El verano de juventud es el que sucedió antes, mucho antes, quizás solo un poco antes –me cuesta calcular esa distancia– de lo que ahora somos. Y todo lo que queda ahora es el recuento de lo que perdimos. Primero nos perdimos a nosotros. Por completo. Aquella entrega, la huida, el taladro y la pena de tus ojos.

Define juventud. No importa que nos pensemos casi iguales. Da igual si aún entro en los mismos pantalones o que conserves esos viejísimos zapatos Oxford. Aquella bala la gastamos. Y es mentira que tengamos más de una. Nosotros, los dos, disparamos la nuestra aquel verano.

La tristeza

No existe juventud profunda sin tris- teza completa.

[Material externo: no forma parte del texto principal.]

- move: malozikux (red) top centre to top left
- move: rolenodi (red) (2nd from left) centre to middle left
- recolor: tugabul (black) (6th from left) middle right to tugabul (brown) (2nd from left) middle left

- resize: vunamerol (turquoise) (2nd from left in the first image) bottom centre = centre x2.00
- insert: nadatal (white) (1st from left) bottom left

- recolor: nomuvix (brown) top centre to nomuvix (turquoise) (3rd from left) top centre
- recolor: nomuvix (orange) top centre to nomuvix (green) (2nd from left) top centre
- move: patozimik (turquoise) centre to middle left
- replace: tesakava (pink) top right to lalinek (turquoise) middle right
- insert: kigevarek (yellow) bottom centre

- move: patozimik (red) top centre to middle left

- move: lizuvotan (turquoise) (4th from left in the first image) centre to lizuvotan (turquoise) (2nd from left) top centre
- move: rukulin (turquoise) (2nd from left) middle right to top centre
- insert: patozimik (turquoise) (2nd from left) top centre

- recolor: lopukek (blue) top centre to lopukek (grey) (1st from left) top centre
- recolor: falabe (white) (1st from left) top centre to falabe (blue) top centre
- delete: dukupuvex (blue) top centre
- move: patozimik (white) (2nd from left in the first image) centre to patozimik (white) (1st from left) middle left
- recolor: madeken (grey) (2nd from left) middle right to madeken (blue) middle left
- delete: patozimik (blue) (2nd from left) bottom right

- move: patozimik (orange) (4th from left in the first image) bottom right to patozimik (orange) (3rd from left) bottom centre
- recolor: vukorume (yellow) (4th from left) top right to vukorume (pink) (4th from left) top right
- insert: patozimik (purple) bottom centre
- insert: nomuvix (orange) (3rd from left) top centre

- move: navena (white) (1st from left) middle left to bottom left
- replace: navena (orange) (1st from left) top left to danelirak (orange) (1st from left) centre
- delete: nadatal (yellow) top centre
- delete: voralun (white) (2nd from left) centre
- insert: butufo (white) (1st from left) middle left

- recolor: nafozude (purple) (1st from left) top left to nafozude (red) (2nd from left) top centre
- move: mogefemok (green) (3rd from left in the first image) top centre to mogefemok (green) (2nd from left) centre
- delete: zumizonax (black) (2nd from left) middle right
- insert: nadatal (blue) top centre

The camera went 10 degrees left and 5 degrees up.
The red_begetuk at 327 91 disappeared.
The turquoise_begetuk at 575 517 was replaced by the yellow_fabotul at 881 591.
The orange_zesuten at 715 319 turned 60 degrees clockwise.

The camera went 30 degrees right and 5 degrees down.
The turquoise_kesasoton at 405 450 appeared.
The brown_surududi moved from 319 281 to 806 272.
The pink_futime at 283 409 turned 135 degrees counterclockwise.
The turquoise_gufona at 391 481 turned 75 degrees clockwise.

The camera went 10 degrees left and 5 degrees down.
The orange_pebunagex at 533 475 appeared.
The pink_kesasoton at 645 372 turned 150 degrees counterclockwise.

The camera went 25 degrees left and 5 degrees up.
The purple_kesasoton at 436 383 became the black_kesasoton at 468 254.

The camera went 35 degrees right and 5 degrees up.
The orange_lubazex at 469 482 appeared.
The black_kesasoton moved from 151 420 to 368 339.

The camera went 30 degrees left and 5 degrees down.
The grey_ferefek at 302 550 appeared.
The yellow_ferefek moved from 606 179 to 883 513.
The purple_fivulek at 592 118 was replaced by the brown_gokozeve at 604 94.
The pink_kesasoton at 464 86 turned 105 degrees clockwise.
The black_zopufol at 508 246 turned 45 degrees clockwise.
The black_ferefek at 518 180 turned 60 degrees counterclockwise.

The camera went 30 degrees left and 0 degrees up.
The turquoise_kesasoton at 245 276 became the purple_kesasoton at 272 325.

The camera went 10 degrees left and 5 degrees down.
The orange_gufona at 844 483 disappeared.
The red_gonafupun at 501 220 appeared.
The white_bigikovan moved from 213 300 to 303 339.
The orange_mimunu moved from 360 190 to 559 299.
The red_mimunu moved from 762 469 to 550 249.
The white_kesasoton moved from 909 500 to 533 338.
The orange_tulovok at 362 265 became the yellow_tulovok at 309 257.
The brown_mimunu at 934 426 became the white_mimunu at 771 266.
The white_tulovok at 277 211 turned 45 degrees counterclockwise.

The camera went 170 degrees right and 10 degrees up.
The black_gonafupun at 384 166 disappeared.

Era tan joven que no había recibido ni una multa, no sabía lo que era la Agencia Tributaria. No tenía coche, ni casa, ni trabajo. No tenía currículum, no sabía lo que era una hipoteca, nadie me había contratado todavía. Y estaba segura de que jamás nadie lo haría. Tan joven que no había comprado mi primer ordenador portátil. No existían Whatsapp ni Facebook donde contarnos. Era tan joven que todas las cosas, incluido tú, pasaban para mí sola.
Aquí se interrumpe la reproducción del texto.